__Extracted data entries__.
______________________________
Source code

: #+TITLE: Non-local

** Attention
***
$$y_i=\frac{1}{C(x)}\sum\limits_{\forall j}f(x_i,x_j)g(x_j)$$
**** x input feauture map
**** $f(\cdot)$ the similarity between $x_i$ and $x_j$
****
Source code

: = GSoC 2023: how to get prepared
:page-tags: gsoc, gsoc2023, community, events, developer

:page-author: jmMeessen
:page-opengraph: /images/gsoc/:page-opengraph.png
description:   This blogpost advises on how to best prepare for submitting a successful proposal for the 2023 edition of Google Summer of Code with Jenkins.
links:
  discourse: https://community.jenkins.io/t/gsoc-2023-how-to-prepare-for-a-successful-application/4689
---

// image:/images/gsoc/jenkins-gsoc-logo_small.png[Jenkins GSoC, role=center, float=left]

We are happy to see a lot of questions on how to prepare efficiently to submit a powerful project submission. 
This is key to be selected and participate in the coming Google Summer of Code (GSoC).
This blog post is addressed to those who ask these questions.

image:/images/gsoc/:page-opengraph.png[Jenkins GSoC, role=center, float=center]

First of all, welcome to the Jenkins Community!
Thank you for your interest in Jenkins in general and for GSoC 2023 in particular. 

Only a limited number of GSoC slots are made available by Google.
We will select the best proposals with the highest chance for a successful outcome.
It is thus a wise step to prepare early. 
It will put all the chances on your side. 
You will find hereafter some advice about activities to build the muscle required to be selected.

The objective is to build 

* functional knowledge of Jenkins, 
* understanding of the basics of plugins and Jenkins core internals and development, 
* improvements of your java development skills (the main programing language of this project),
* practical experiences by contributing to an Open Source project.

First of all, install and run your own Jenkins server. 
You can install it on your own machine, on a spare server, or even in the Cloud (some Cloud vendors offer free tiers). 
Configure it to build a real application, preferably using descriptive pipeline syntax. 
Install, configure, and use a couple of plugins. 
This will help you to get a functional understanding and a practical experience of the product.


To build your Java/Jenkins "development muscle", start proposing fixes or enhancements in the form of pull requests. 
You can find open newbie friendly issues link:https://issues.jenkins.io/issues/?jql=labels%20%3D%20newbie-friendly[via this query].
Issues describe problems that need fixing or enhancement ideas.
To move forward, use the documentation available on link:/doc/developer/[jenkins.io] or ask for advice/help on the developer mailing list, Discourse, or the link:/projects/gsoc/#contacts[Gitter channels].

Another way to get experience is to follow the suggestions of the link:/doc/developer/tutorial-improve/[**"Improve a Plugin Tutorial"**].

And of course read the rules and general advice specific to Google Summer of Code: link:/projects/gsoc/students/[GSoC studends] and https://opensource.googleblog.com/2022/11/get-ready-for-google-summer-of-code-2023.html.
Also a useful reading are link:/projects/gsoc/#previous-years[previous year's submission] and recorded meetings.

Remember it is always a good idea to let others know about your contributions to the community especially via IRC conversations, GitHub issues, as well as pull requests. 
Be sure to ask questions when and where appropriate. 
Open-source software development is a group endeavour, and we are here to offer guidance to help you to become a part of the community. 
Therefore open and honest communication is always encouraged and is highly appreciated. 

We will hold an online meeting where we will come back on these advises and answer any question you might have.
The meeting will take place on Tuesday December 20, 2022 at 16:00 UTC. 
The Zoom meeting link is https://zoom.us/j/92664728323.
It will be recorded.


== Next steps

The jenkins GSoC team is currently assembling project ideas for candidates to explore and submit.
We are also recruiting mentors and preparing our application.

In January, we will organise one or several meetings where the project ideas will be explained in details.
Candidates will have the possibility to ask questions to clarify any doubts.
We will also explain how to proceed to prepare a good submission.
______________________________
__Exercise instructions__.
Please find all lines of the entries that hold the string "recorded" and copy them.

__Problem solution__.
Also a useful reading are link:/projects/gsoc/#previous-years[previous year's submission] and recorded meetings.
It will be recorded.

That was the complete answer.